▸ Work instruction: Please count the lines in the items below that contain the string "chart", treating uppercase and lowercase as different, and reply with only the number.

*** Input data Section Begins ***

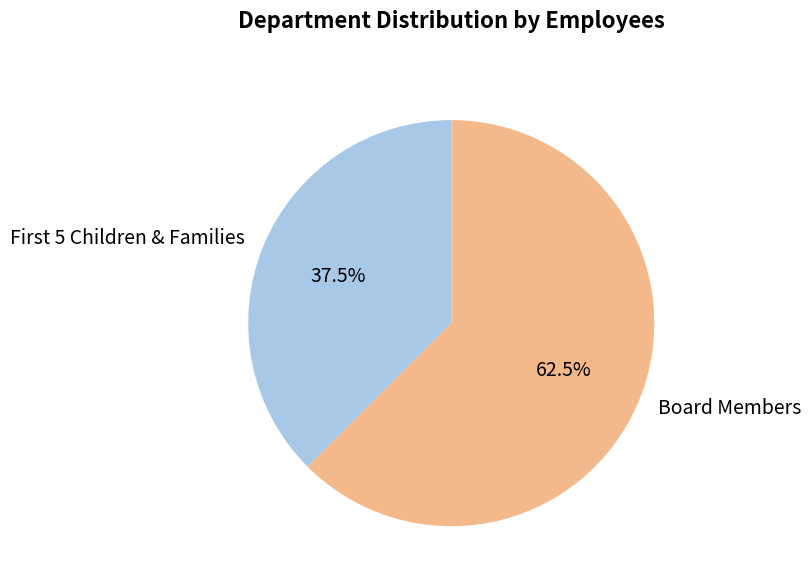

Is Board Members the majority of the pie?

Yes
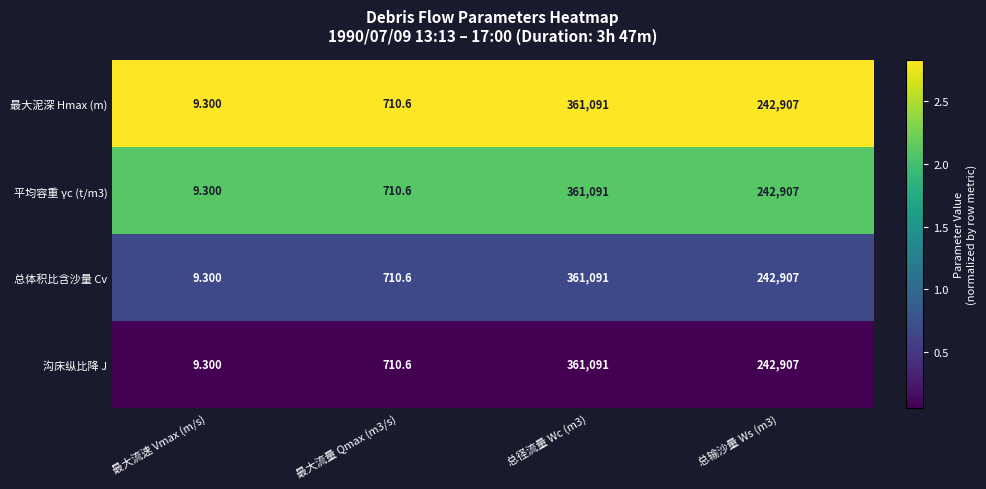

Which category has the lowest value across all series?

最大流速 Vmax (m/s)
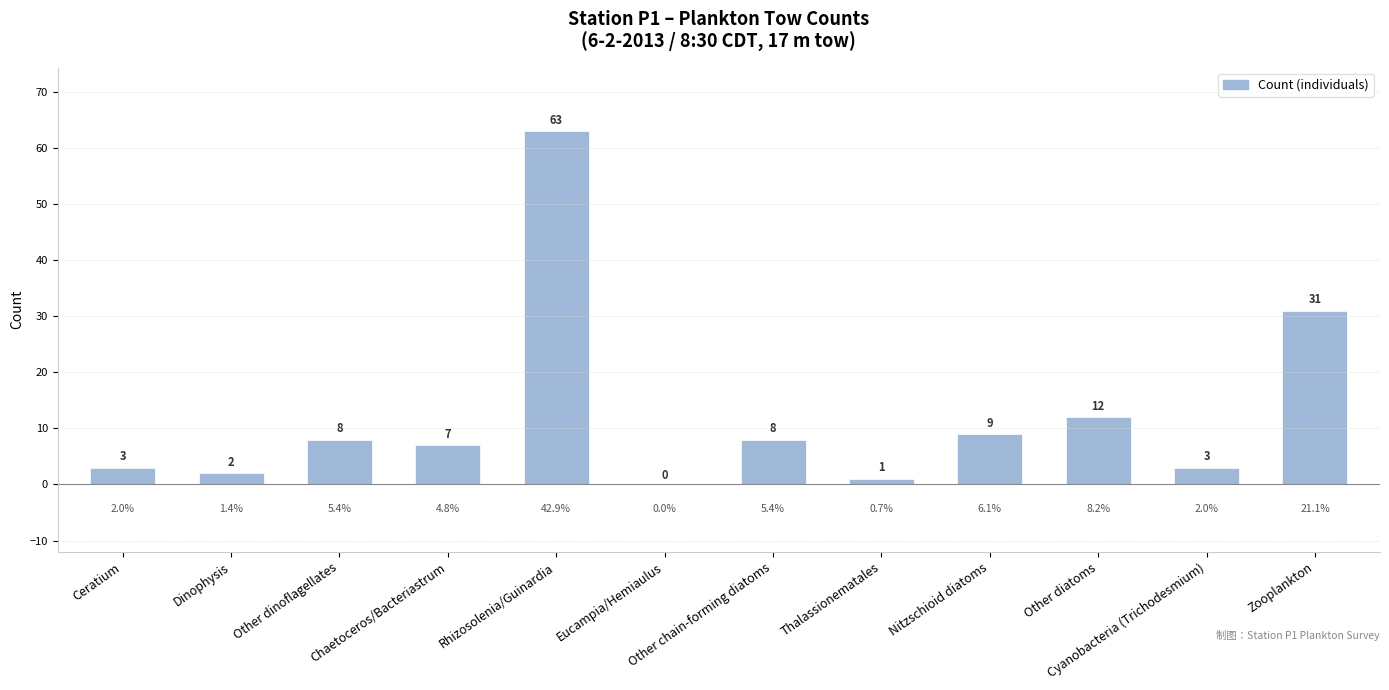

At which label is the value closest to 31?

Zooplankton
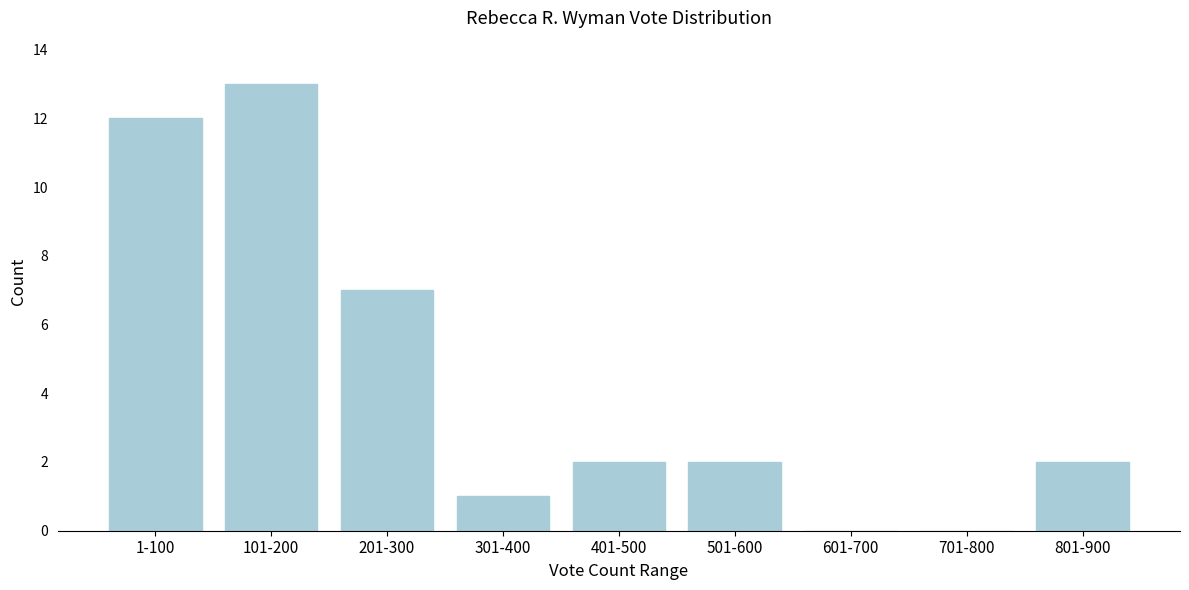

Reading right to left, list all the values displayed in this chart.

801-900=2	701-800=0	601-700=0	501-600=2	401-500=2	301-400=1	201-300=7	101-200=13	1-100=12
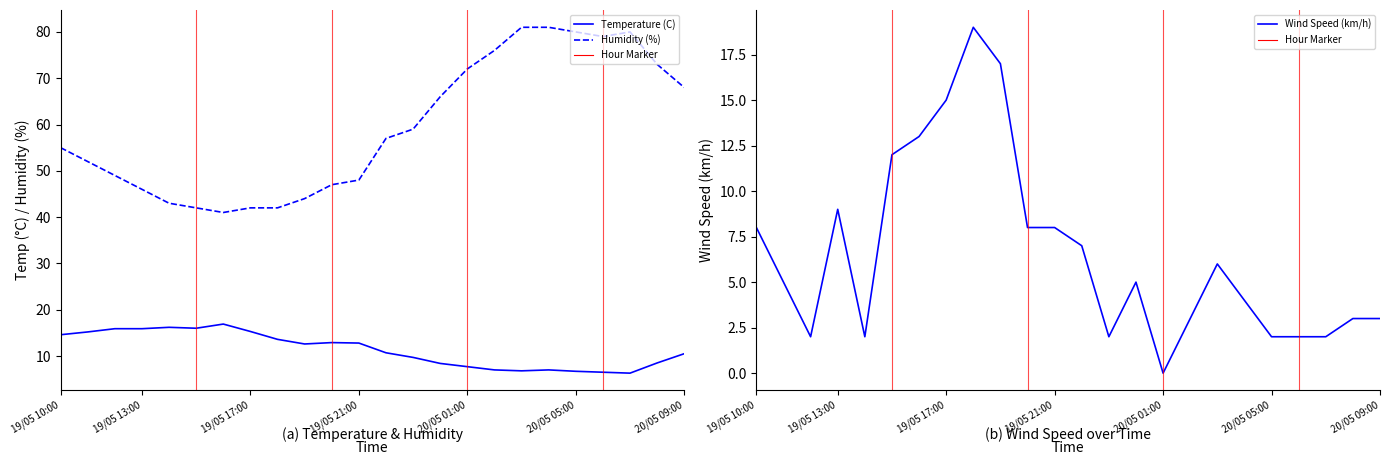

What is the spread (max minus min) of values at 20/05 03:00?

75.0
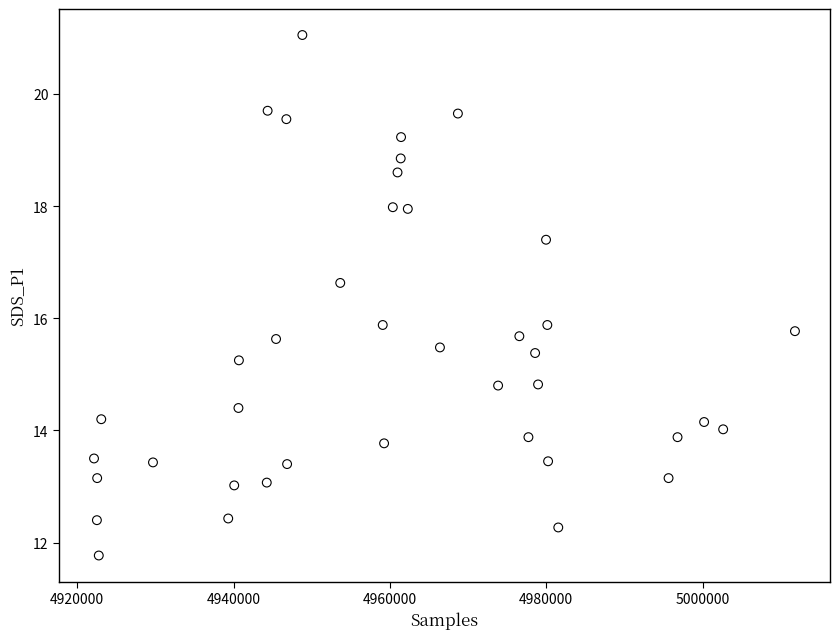

What is the range of Y values (max minus min)?

9.3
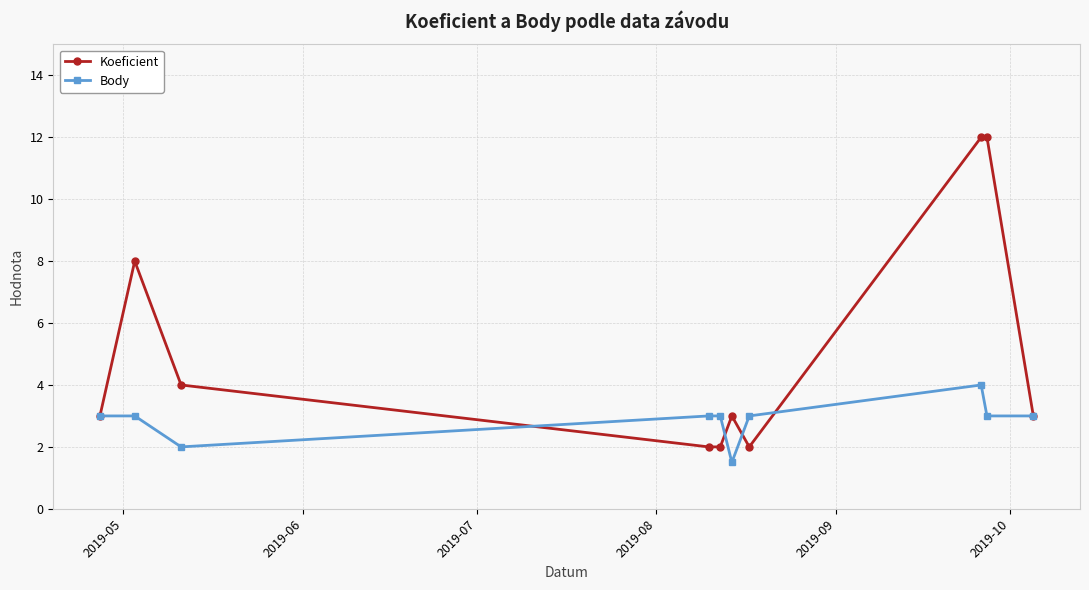

Does the chart have visible grid lines?

Yes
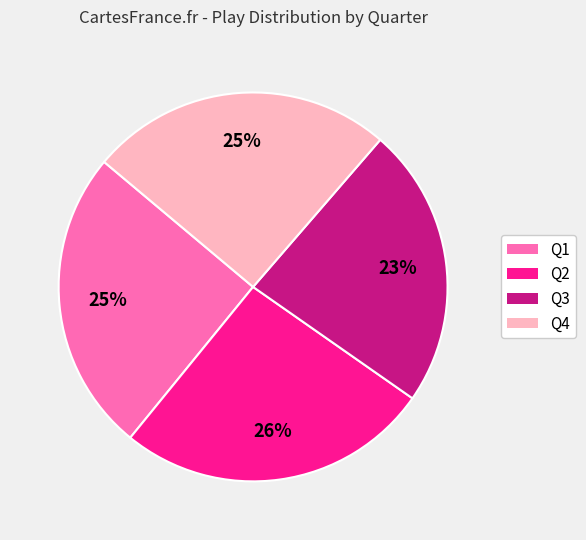

To the nearest percent, what is the difference between the Q4 and Q3 slice percentages?

2%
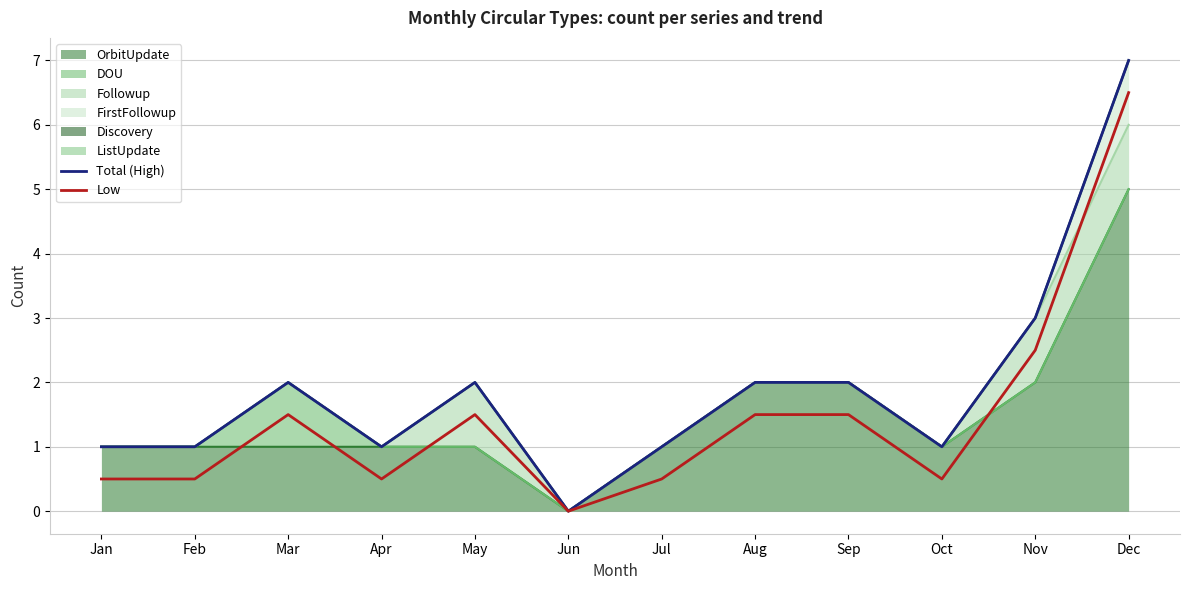

What is the difference between the highest and lowest values at Apr?

0.5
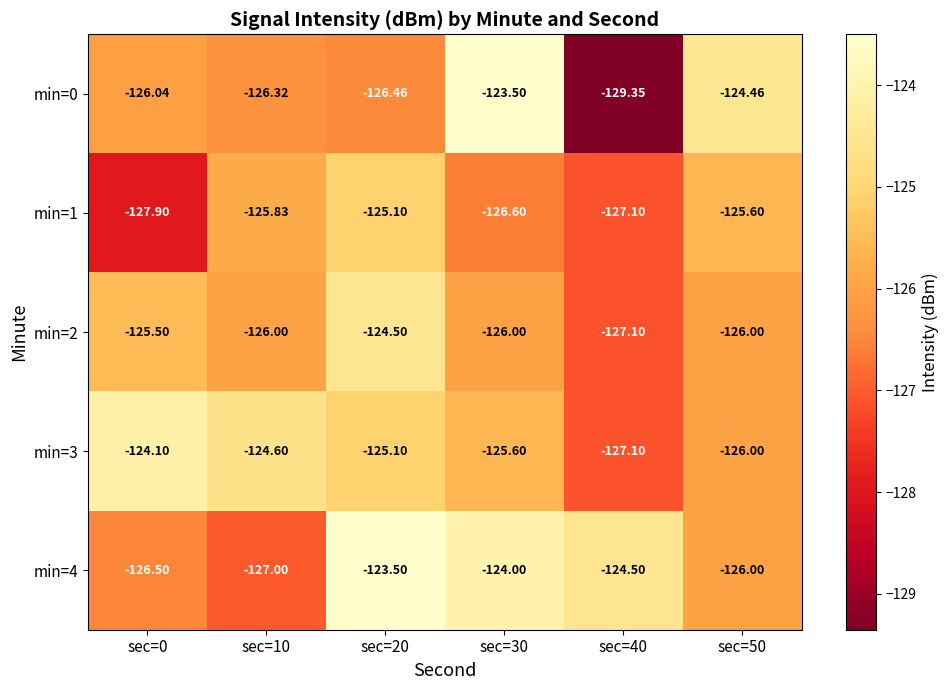

What is the greatest value displayed?

-123.5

*** Input data Section Ends ***

▸ Solution below: 2